[Saved data entries]
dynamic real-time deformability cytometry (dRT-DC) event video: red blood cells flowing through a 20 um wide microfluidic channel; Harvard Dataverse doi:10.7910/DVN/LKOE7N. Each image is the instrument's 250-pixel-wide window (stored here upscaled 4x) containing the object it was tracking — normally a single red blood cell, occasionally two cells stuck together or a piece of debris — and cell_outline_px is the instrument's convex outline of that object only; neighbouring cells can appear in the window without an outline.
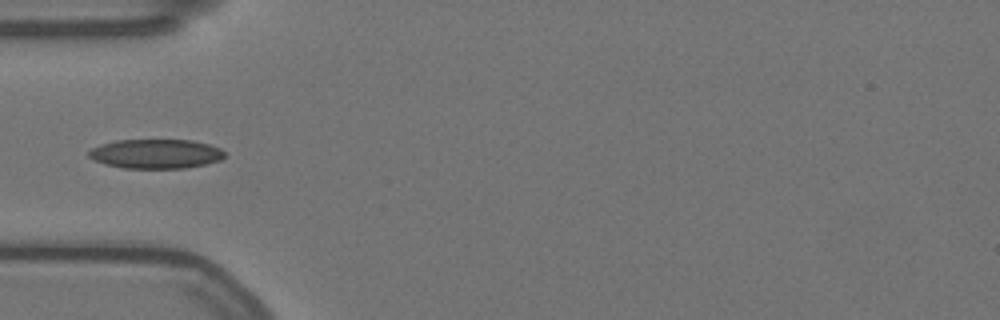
{"species": "Egyptian fruit bat (a non-hibernating species)", "species_latin": "Rousettus aegyptiacus", "temperature_condition": "warm", "stored_images_in_passage": 40, "camera_frame_rate_fps": 3000, "um_per_image_px": 0.085, "animal": {"sex": "female"}, "frame": {"image": 1, "passage_image": 1, "time_ms": 0.0, "image_size_px": [1000, 320], "cell_outline_px": [[224, 156], [220, 160], [204, 164], [184, 168], [124, 168], [104, 164], [92, 160], [88, 156], [88, 152], [92, 148], [100, 144], [116, 140], [192, 140], [208, 144], [220, 148], [224, 152]], "centroid_in_image_um": [13.2, 13.07], "position_along_channel_um": 71.8, "area_um2": 23.24}}
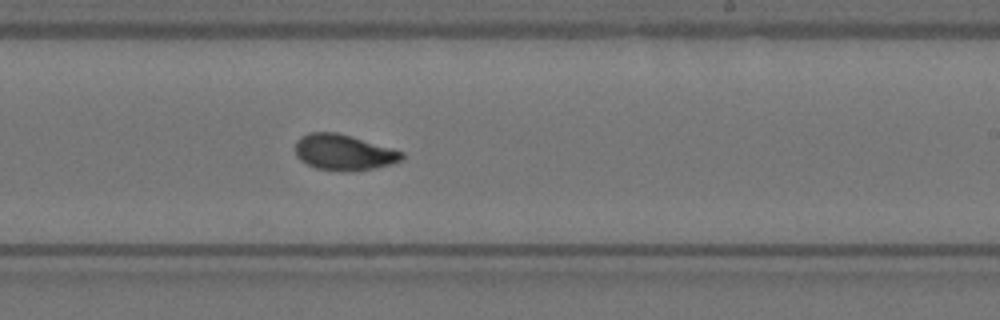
{"frame": {"image": 2, "passage_image": 17, "time_ms": 5.333, "image_size_px": [1000, 320], "cell_outline_px": [[404, 156], [400, 160], [376, 168], [352, 172], [316, 168], [300, 160], [296, 156], [296, 140], [300, 136], [308, 132], [336, 132], [352, 136], [404, 152]], "centroid_in_image_um": [29.19, 12.94], "position_along_channel_um": 259.8, "area_um2": 22.2}}
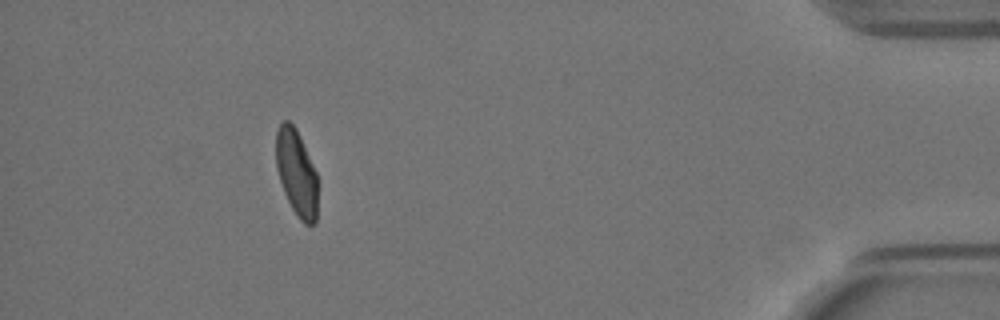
{"frame": {"image": 3, "passage_image": 35, "time_ms": 11.333, "image_size_px": [1000, 320], "cell_outline_px": [[316, 224], [304, 224], [296, 216], [284, 192], [276, 168], [276, 132], [280, 124], [284, 120], [288, 120], [296, 128], [300, 136], [316, 172]], "centroid_in_image_um": [25.18, 14.68], "position_along_channel_um": 410.0, "area_um2": 20.75}}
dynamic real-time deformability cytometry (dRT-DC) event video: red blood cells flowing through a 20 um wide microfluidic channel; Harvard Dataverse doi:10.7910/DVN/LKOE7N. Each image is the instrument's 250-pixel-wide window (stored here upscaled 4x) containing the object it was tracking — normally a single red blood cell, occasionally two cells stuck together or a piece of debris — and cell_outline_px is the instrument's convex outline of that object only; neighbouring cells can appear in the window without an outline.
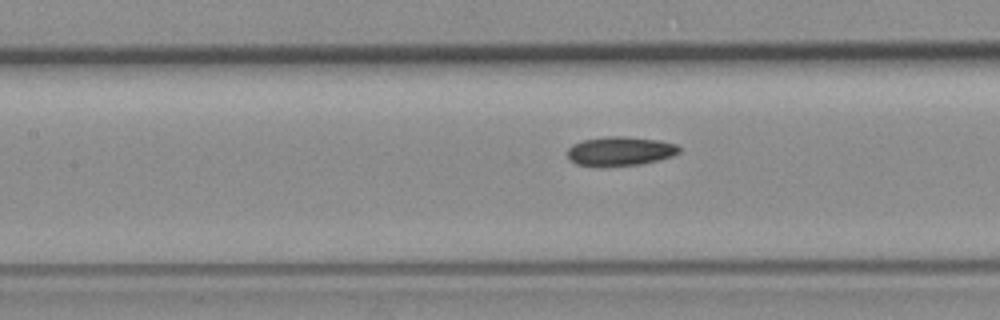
{"species": "common noctule bat (a hibernating species)", "species_latin": "Nyctalus noctula", "temperature_condition": "room temperature", "stored_images_in_passage": 34, "camera_frame_rate_fps": 3000, "um_per_image_px": 0.085, "animal": {"sex": "female", "body_mass_g": 19.3, "forearm_length_mm": 54.1}, "frame": {"image": 1, "passage_image": 16, "time_ms": 5.0, "image_size_px": [1000, 320], "cell_outline_px": [[680, 152], [672, 156], [640, 164], [604, 168], [600, 168], [576, 164], [568, 160], [568, 148], [572, 144], [584, 140], [608, 136], [624, 136], [660, 140], [676, 144], [680, 148]], "centroid_in_image_um": [52.67, 12.87], "position_along_channel_um": 154.7, "area_um2": 19.36}}
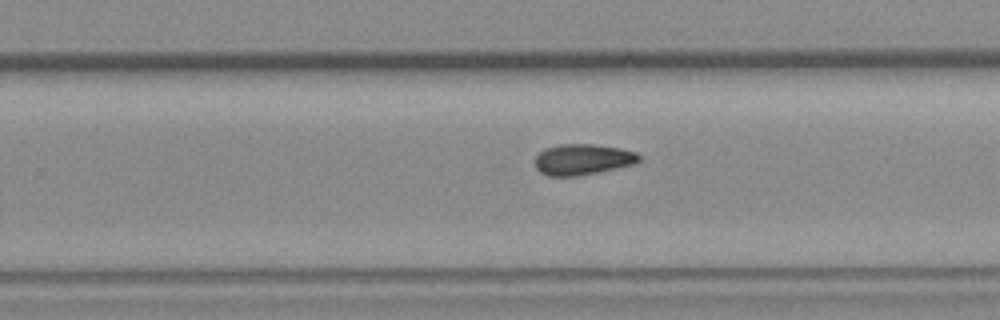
{"frame": {"image": 2, "passage_image": 26, "time_ms": 8.333, "image_size_px": [1000, 320], "cell_outline_px": [[640, 160], [636, 164], [600, 172], [576, 176], [548, 176], [540, 172], [536, 168], [536, 156], [544, 148], [560, 144], [592, 144], [620, 148], [636, 152], [640, 156]], "centroid_in_image_um": [49.54, 13.55], "position_along_channel_um": 280.3, "area_um2": 18.84}}
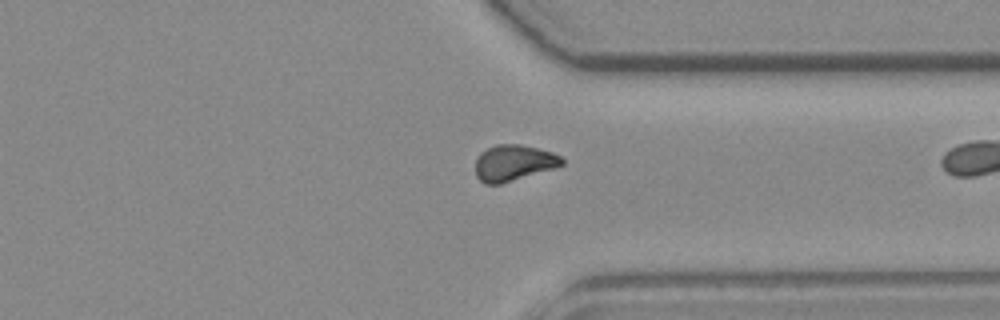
{"frame": {"image": 3, "passage_image": 33, "time_ms": 10.667, "image_size_px": [1000, 320], "cell_outline_px": [[564, 164], [552, 168], [500, 184], [484, 184], [476, 176], [476, 160], [480, 152], [496, 144], [520, 144], [552, 152], [560, 156], [564, 160]], "centroid_in_image_um": [43.62, 13.83], "position_along_channel_um": 367.8, "area_um2": 17.92}}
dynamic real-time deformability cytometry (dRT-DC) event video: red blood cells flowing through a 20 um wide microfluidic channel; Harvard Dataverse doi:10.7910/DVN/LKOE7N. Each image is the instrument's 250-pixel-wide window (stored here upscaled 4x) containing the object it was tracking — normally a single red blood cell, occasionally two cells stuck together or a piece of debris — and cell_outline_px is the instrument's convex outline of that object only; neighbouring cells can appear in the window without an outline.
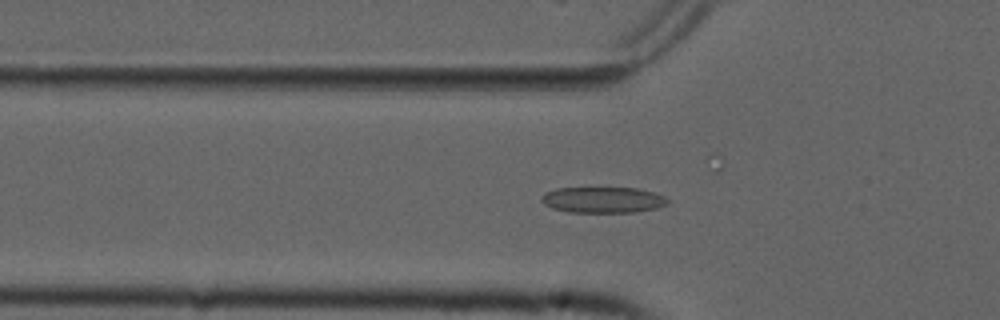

[Task goal] Retype the data above exactly; pictures are not part of the copy.

[Reply]
dynamic real-time deformability cytometry (dRT-DC) event video: red blood cells flowing through a 20 um wide microfluidic channel; Harvard Dataverse doi:10.7910/DVN/LKOE7N. Each image is the instrument's 250-pixel-wide window (stored here upscaled 4x) containing the object it was tracking — normally a single red blood cell, occasionally two cells stuck together or a piece of debris — and cell_outline_px is the instrument's convex outline of that object only; neighbouring cells can appear in the window without an outline.
{"species": "Egyptian fruit bat (a non-hibernating species)", "species_latin": "Rousettus aegyptiacus", "temperature_condition": "warm", "stored_images_in_passage": 40, "camera_frame_rate_fps": 3000, "um_per_image_px": 0.085, "animal": {"sex": "female"}, "frame": {"image": 1, "passage_image": 1, "time_ms": 0.0, "image_size_px": [1000, 320], "cell_outline_px": [[224, 156], [220, 160], [204, 164], [184, 168], [124, 168], [104, 164], [92, 160], [88, 156], [88, 152], [92, 148], [100, 144], [116, 140], [192, 140], [208, 144], [220, 148], [224, 152]], "centroid_in_image_um": [13.2, 13.07], "position_along_channel_um": 71.8, "area_um2": 23.24}}
{"frame": {"image": 2, "passage_image": 17, "time_ms": 5.333, "image_size_px": [1000, 320], "cell_outline_px": [[404, 156], [400, 160], [376, 168], [352, 172], [316, 168], [300, 160], [296, 156], [296, 140], [300, 136], [308, 132], [336, 132], [352, 136], [404, 152]], "centroid_in_image_um": [29.19, 12.94], "position_along_channel_um": 259.8, "area_um2": 22.2}}
{"frame": {"image": 3, "passage_image": 35, "time_ms": 11.333, "image_size_px": [1000, 320], "cell_outline_px": [[316, 224], [304, 224], [296, 216], [284, 192], [276, 168], [276, 132], [280, 124], [284, 120], [288, 120], [296, 128], [300, 136], [316, 172]], "centroid_in_image_um": [25.18, 14.68], "position_along_channel_um": 410.0, "area_um2": 20.75}}
dynamic real-time deformability cytometry (dRT-DC) event video: red blood cells flowing through a 20 um wide microfluidic channel; Harvard Dataverse doi:10.7910/DVN/LKOE7N. Each image is the instrument's 250-pixel-wide window (stored here upscaled 4x) containing the object it was tracking — normally a single red blood cell, occasionally two cells stuck together or a piece of debris — and cell_outline_px is the instrument's convex outline of that object only; neighbouring cells can appear in the window without an outline.
{"species": "common noctule bat (a hibernating species)", "species_latin": "Nyctalus noctula", "temperature_condition": "room temperature", "stored_images_in_passage": 34, "camera_frame_rate_fps": 3000, "um_per_image_px": 0.085, "animal": {"sex": "female", "body_mass_g": 19.3, "forearm_length_mm": 54.1}, "frame": {"image": 1, "passage_image": 16, "time_ms": 5.0, "image_size_px": [1000, 320], "cell_outline_px": [[680, 152], [672, 156], [640, 164], [604, 168], [600, 168], [576, 164], [568, 160], [568, 148], [572, 144], [584, 140], [608, 136], [624, 136], [660, 140], [676, 144], [680, 148]], "centroid_in_image_um": [52.67, 12.87], "position_along_channel_um": 154.7, "area_um2": 19.36}}
{"frame": {"image": 2, "passage_image": 26, "time_ms": 8.333, "image_size_px": [1000, 320], "cell_outline_px": [[640, 160], [636, 164], [600, 172], [576, 176], [548, 176], [540, 172], [536, 168], [536, 156], [544, 148], [560, 144], [592, 144], [620, 148], [636, 152], [640, 156]], "centroid_in_image_um": [49.54, 13.55], "position_along_channel_um": 280.3, "area_um2": 18.84}}
{"frame": {"image": 3, "passage_image": 33, "time_ms": 10.667, "image_size_px": [1000, 320], "cell_outline_px": [[564, 164], [552, 168], [500, 184], [484, 184], [476, 176], [476, 160], [480, 152], [496, 144], [520, 144], [552, 152], [560, 156], [564, 160]], "centroid_in_image_um": [43.62, 13.83], "position_along_channel_um": 367.8, "area_um2": 17.92}}
dynamic real-time deformability cytometry (dRT-DC) event video: red blood cells flowing through a 20 um wide microfluidic channel; Harvard Dataverse doi:10.7910/DVN/LKOE7N. Each image is the instrument's 250-pixel-wide window (stored here upscaled 4x) containing the object it was tracking — normally a single red blood cell, occasionally two cells stuck together or a piece of debris — and cell_outline_px is the instrument's convex outline of that object only; neighbouring cells can appear in the window without an outline.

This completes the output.